Start of Block
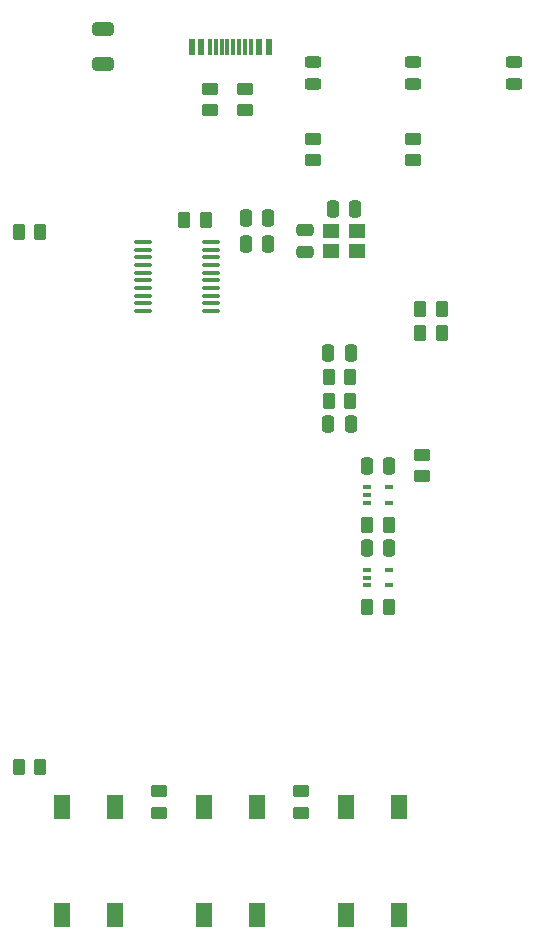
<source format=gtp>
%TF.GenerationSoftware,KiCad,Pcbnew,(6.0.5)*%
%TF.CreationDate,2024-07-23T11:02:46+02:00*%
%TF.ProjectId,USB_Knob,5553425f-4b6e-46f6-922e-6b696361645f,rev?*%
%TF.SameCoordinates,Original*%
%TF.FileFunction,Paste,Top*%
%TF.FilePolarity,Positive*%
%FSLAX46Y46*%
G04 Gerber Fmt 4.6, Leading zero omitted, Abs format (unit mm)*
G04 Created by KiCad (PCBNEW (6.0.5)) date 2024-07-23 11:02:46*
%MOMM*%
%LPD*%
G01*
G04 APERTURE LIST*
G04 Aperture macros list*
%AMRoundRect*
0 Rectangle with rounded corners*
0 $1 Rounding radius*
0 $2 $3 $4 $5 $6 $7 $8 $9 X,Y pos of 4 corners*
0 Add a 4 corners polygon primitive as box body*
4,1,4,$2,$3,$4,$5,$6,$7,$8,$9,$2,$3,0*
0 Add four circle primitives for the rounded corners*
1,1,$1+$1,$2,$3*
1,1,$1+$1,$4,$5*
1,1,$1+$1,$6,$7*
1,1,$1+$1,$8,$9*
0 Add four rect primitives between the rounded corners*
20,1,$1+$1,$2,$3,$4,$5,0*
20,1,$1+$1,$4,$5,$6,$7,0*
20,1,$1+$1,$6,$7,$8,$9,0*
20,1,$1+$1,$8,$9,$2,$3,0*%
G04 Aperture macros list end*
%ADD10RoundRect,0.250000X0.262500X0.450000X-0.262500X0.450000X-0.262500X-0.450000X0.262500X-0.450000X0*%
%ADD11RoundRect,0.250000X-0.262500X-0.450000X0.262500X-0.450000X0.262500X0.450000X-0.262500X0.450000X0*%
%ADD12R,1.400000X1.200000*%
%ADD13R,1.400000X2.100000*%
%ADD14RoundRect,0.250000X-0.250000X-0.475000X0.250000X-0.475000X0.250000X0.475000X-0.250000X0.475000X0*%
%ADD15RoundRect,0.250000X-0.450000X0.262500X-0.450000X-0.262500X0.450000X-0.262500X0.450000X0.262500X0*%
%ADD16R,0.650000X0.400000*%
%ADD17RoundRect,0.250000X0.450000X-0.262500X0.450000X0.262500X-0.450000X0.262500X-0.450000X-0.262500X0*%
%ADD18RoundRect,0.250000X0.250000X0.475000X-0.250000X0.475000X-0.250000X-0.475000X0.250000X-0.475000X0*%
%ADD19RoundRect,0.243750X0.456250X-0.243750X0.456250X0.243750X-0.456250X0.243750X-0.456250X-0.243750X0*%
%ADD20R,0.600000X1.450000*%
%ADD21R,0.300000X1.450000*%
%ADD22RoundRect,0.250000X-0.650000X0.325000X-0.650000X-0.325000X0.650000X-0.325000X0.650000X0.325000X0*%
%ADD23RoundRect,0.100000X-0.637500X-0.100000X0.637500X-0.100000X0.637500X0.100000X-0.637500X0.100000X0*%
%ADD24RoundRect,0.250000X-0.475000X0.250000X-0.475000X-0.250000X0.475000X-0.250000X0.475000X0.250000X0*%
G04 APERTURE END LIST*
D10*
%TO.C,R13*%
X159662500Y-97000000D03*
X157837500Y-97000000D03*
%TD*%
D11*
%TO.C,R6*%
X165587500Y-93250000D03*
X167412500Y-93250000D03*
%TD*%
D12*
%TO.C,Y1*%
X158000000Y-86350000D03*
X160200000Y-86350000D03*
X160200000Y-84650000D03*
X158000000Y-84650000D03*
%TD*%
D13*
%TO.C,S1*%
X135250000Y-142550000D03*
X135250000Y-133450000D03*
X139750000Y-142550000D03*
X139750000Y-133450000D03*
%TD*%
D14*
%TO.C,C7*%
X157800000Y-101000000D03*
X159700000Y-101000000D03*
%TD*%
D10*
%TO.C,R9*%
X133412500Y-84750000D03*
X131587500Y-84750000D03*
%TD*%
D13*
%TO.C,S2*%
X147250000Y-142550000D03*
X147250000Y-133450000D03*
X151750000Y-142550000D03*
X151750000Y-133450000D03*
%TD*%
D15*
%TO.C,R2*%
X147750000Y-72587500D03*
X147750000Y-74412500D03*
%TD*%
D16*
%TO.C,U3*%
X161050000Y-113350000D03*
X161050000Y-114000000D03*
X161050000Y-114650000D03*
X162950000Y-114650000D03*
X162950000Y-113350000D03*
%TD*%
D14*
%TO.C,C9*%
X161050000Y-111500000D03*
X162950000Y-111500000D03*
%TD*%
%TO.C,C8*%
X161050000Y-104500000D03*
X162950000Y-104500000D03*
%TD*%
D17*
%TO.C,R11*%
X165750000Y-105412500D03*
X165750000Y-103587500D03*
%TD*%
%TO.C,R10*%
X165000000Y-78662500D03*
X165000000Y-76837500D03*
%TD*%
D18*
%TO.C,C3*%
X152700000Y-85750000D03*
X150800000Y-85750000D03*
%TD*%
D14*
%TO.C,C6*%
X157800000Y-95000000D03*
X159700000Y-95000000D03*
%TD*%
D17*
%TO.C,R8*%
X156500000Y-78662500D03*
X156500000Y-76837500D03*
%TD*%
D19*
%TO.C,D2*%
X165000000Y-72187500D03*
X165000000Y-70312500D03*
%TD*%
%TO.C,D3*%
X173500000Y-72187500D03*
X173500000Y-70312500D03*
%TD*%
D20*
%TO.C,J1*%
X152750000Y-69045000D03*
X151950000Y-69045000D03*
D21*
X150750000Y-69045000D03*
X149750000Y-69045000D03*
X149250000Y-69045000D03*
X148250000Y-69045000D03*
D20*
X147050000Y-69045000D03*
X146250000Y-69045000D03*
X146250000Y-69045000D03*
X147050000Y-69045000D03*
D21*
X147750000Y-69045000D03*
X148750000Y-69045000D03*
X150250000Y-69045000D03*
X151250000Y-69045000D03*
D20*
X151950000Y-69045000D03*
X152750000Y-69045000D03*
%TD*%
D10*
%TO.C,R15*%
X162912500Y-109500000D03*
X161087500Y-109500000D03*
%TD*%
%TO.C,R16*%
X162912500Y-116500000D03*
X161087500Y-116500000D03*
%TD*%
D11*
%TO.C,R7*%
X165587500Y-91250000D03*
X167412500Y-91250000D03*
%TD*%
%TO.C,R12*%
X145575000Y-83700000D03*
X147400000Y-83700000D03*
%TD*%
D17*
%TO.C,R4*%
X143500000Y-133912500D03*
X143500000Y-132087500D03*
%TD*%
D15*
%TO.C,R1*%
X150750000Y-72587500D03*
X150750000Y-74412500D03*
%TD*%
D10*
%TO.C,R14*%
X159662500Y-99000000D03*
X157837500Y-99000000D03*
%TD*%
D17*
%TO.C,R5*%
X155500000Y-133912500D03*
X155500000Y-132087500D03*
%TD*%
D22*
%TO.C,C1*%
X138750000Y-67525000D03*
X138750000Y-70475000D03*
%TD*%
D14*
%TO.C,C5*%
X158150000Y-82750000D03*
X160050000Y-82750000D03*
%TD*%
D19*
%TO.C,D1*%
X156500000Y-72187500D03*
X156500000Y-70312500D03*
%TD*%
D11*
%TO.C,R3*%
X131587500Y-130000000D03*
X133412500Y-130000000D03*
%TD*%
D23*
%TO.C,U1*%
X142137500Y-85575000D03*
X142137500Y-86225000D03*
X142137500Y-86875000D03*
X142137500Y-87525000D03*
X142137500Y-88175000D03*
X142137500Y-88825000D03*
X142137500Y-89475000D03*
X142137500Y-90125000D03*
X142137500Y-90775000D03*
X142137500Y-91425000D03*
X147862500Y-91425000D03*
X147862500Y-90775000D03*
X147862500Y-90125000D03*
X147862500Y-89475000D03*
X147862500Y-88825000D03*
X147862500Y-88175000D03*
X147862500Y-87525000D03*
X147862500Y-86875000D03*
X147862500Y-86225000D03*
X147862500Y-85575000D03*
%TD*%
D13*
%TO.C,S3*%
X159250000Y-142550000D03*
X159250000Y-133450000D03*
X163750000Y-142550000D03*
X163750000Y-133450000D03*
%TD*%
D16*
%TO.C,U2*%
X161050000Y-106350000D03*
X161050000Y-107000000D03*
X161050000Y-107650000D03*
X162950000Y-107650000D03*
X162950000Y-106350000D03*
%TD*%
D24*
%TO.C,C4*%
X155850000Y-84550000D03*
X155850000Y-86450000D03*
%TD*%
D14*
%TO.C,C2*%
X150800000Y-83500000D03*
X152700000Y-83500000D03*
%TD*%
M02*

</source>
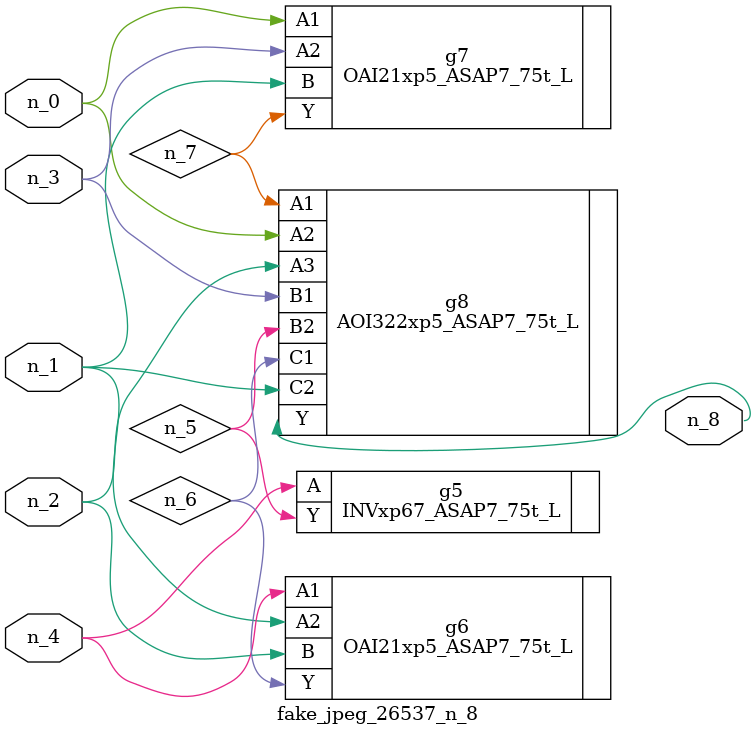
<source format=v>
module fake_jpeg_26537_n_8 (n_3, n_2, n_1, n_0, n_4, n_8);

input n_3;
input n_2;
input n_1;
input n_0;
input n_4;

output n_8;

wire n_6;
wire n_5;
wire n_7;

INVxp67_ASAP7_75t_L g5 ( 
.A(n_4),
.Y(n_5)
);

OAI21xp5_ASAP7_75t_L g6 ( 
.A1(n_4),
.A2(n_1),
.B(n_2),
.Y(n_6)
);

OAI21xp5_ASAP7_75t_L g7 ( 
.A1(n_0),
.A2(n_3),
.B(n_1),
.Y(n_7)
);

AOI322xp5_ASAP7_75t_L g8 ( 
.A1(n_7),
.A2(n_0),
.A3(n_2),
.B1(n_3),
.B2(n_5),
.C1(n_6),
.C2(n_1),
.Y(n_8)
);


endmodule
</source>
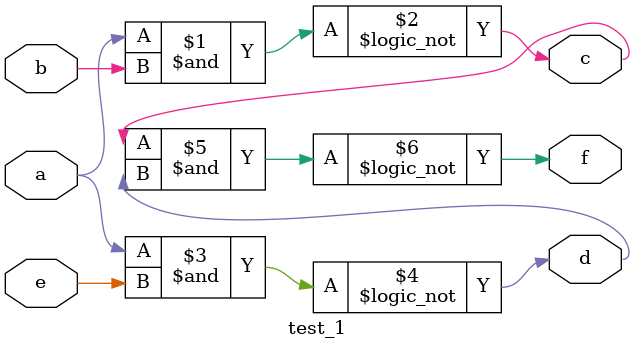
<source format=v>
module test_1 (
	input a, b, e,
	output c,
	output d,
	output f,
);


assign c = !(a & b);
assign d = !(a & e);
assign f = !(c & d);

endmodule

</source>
End of Block
# WHAT THE TASK REQUIRES
Taking the listing above as the source, transcribe only the lines starting at the line with "20,1,$1+$1,$6,$7,$8,$9,0*" and going through the line with "X165587500Y-93250000D03*", unaltered and with both ends included.

# REPLY TO THE TASK
20,1,$1+$1,$6,$7,$8,$9,0*
20,1,$1+$1,$8,$9,$2,$3,0*%
G04 Aperture macros list end*
%ADD10RoundRect,0.250000X0.262500X0.450000X-0.262500X0.450000X-0.262500X-0.450000X0.262500X-0.450000X0*%
%ADD11RoundRect,0.250000X-0.262500X-0.450000X0.262500X-0.450000X0.262500X0.450000X-0.262500X0.450000X0*%
%ADD12R,1.400000X1.200000*%
%ADD13R,1.400000X2.100000*%
%ADD14RoundRect,0.250000X-0.250000X-0.475000X0.250000X-0.475000X0.250000X0.475000X-0.250000X0.475000X0*%
%ADD15RoundRect,0.250000X-0.450000X0.262500X-0.450000X-0.262500X0.450000X-0.262500X0.450000X0.262500X0*%
%ADD16R,0.650000X0.400000*%
%ADD17RoundRect,0.250000X0.450000X-0.262500X0.450000X0.262500X-0.450000X0.262500X-0.450000X-0.262500X0*%
%ADD18RoundRect,0.250000X0.250000X0.475000X-0.250000X0.475000X-0.250000X-0.475000X0.250000X-0.475000X0*%
%ADD19RoundRect,0.243750X0.456250X-0.243750X0.456250X0.243750X-0.456250X0.243750X-0.456250X-0.243750X0*%
%ADD20R,0.600000X1.450000*%
%ADD21R,0.300000X1.450000*%
%ADD22RoundRect,0.250000X-0.650000X0.325000X-0.650000X-0.325000X0.650000X-0.325000X0.650000X0.325000X0*%
%ADD23RoundRect,0.100000X-0.637500X-0.100000X0.637500X-0.100000X0.637500X0.100000X-0.637500X0.100000X0*%
%ADD24RoundRect,0.250000X-0.475000X0.250000X-0.475000X-0.250000X0.475000X-0.250000X0.475000X0.250000X0*%
G04 APERTURE END LIST*
D10*
%TO.C,R13*%
X159662500Y-97000000D03*
X157837500Y-97000000D03*
%TD*%
D11*
%TO.C,R6*%
X165587500Y-93250000D03*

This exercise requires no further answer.